> [WHAT TO PRODUCE] Would you write out each line of the material below exactly, skipping every picture?
☆ ☆ ☆
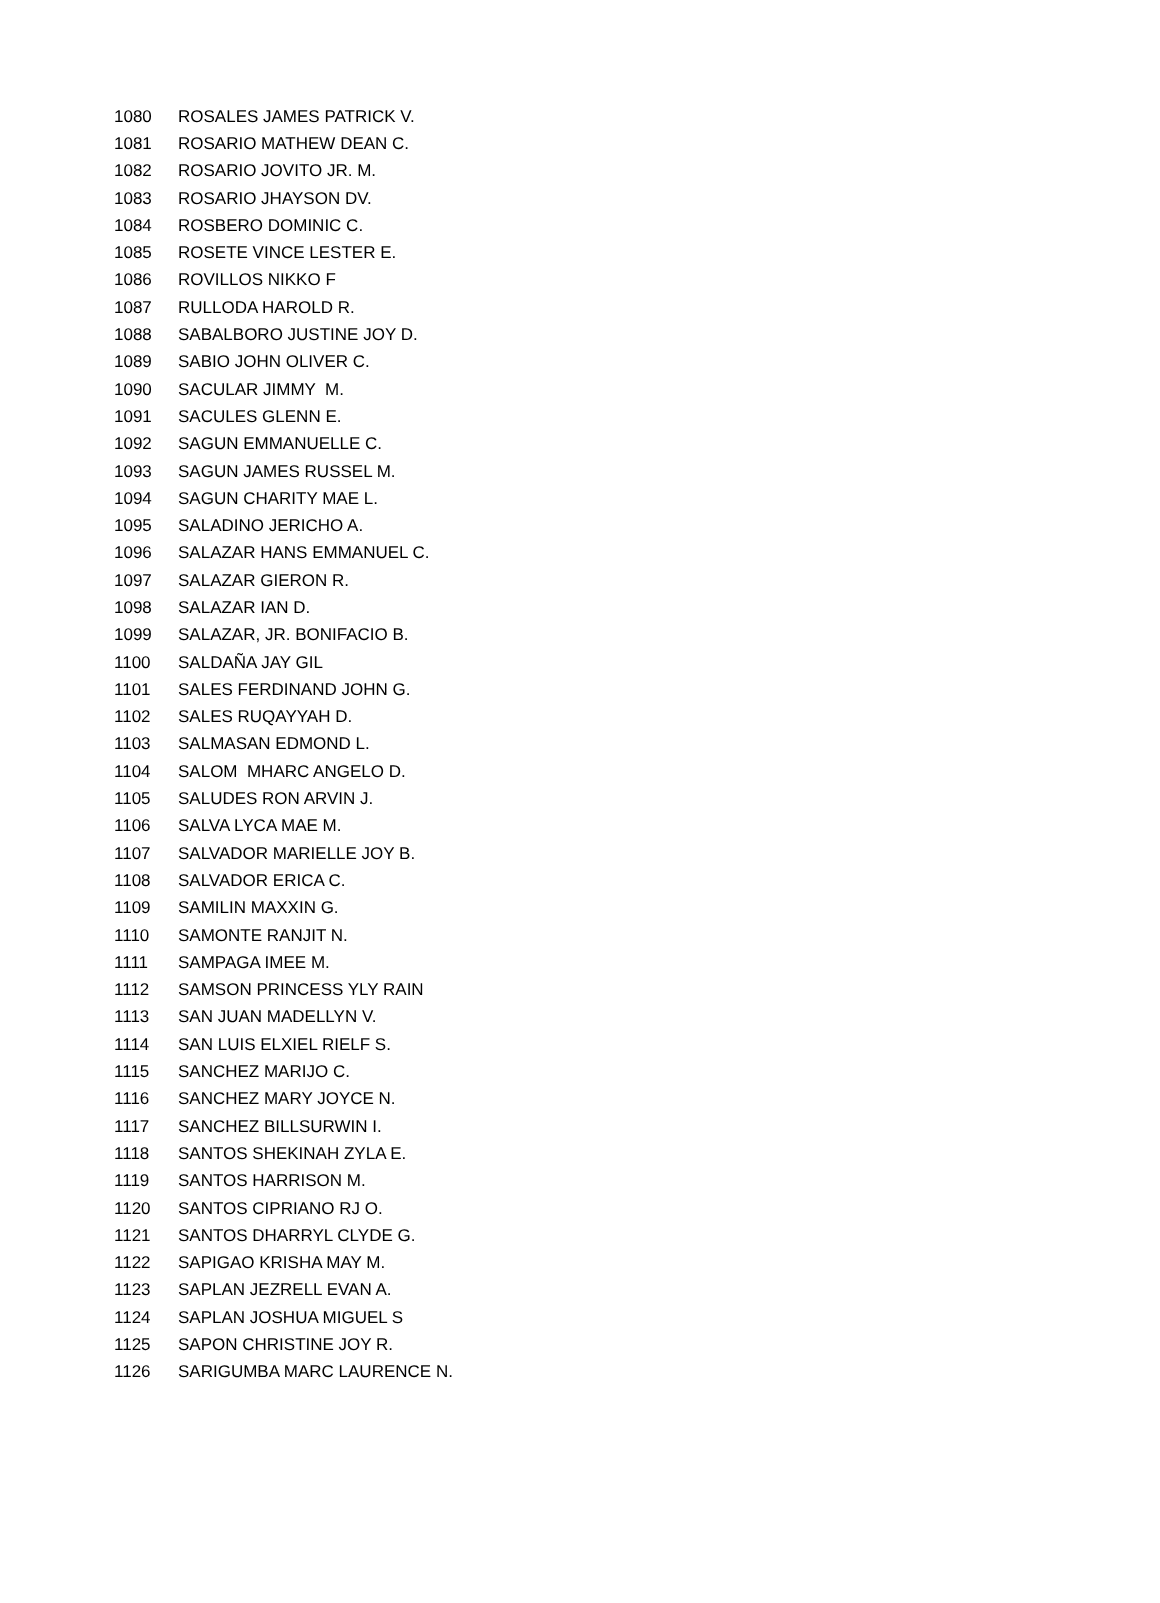| 1080 | ROSALES JAMES PATRICK V. |
| 1081 | ROSARIO MATHEW DEAN C. |
| 1082 | ROSARIO JOVITO JR. M. |
| 1083 | ROSARIO JHAYSON DV. |
| 1084 | ROSBERO DOMINIC C. |
| 1085 | ROSETE VINCE LESTER E. |
| 1086 | ROVILLOS NIKKO F |
| 1087 | RULLODA HAROLD R. |
| 1088 | SABALBORO JUSTINE JOY D. |
| 1089 | SABIO JOHN OLIVER C. |
| 1090 | SACULAR JIMMY M. |
| 1091 | SACULES GLENN E. |
| 1092 | SAGUN EMMANUELLE C. |
| 1093 | SAGUN JAMES RUSSEL M. |
| 1094 | SAGUN CHARITY MAE L. |
| 1095 | SALADINO JERICHO A. |
| 1096 | SALAZAR HANS EMMANUEL C. |
| 1097 | SALAZAR GIERON R. |
| 1098 | SALAZAR IAN D. |
| 1099 | SALAZAR, JR. BONIFACIO B. |
| 1100 | SALDAÑA JAY GIL |
| 1101 | SALES FERDINAND JOHN G. |
| 1102 | SALES RUQAYYAH D. |
| 1103 | SALMASAN EDMOND L. |
| 1104 | SALOM MHARC ANGELO D. |
| 1105 | SALUDES RON ARVIN J. |
| 1106 | SALVA LYCA MAE M. |
| 1107 | SALVADOR MARIELLE JOY B. |
| 1108 | SALVADOR ERICA C. |
| 1109 | SAMILIN MAXXIN G. |
| 1110 | SAMONTE RANJIT N. |
| 1111 | SAMPAGA IMEE M. |
| 1112 | SAMSON PRINCESS YLY RAIN |
| 1113 | SAN JUAN MADELLYN V. |
| 1114 | SAN LUIS ELXIEL RIELF S. |
| 1115 | SANCHEZ MARIJO C. |
| 1116 | SANCHEZ MARY JOYCE N. |
| 1117 | SANCHEZ BILLSURWIN I. |
| 1118 | SANTOS SHEKINAH ZYLA E. |
| 1119 | SANTOS HARRISON M. |
| 1120 | SANTOS CIPRIANO RJ O. |
| 1121 | SANTOS DHARRYL CLYDE G. |
| 1122 | SAPIGAO KRISHA MAY M. |
| 1123 | SAPLAN JEZRELL EVAN A. |
| 1124 | SAPLAN JOSHUA MIGUEL S |
| 1125 | SAPON CHRISTINE JOY R. |
| 1126 | SARIGUMBA MARC LAURENCE N. |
☆ ☆ ☆
> [REPLY]
| 1080 | ROSALES JAMES PATRICK V. |
| 1081 | ROSARIO MATHEW DEAN C. |
| 1082 | ROSARIO JOVITO JR. M. |
| 1083 | ROSARIO JHAYSON DV. |
| 1084 | ROSBERO DOMINIC C. |
| 1085 | ROSETE VINCE LESTER E. |
| 1086 | ROVILLOS NIKKO F |
| 1087 | RULLODA HAROLD R. |
| 1088 | SABALBORO JUSTINE JOY D. |
| 1089 | SABIO JOHN OLIVER C. |
| 1090 | SACULAR JIMMY M. |
| 1091 | SACULES GLENN E. |
| 1092 | SAGUN EMMANUELLE C. |
| 1093 | SAGUN JAMES RUSSEL M. |
| 1094 | SAGUN CHARITY MAE L. |
| 1095 | SALADINO JERICHO A. |
| 1096 | SALAZAR HANS EMMANUEL C. |
| 1097 | SALAZAR GIERON R. |
| 1098 | SALAZAR IAN D. |
| 1099 | SALAZAR, JR. BONIFACIO B. |
| 1100 | SALDAÑA JAY GIL |
| 1101 | SALES FERDINAND JOHN G. |
| 1102 | SALES RUQAYYAH D. |
| 1103 | SALMASAN EDMOND L. |
| 1104 | SALOM MHARC ANGELO D. |
| 1105 | SALUDES RON ARVIN J. |
| 1106 | SALVA LYCA MAE M. |
| 1107 | SALVADOR MARIELLE JOY B. |
| 1108 | SALVADOR ERICA C. |
| 1109 | SAMILIN MAXXIN G. |
| 1110 | SAMONTE RANJIT N. |
| 1111 | SAMPAGA IMEE M. |
| 1112 | SAMSON PRINCESS YLY RAIN |
| 1113 | SAN JUAN MADELLYN V. |
| 1114 | SAN LUIS ELXIEL RIELF S. |
| 1115 | SANCHEZ MARIJO C. |
| 1116 | SANCHEZ MARY JOYCE N. |
| 1117 | SANCHEZ BILLSURWIN I. |
| 1118 | SANTOS SHEKINAH ZYLA E. |
| 1119 | SANTOS HARRISON M. |
| 1120 | SANTOS CIPRIANO RJ O. |
| 1121 | SANTOS DHARRYL CLYDE G. |
| 1122 | SAPIGAO KRISHA MAY M. |
| 1123 | SAPLAN JEZRELL EVAN A. |
| 1124 | SAPLAN JOSHUA MIGUEL S |
| 1125 | SAPON CHRISTINE JOY R. |
| 1126 | SARIGUMBA MARC LAURENCE N. |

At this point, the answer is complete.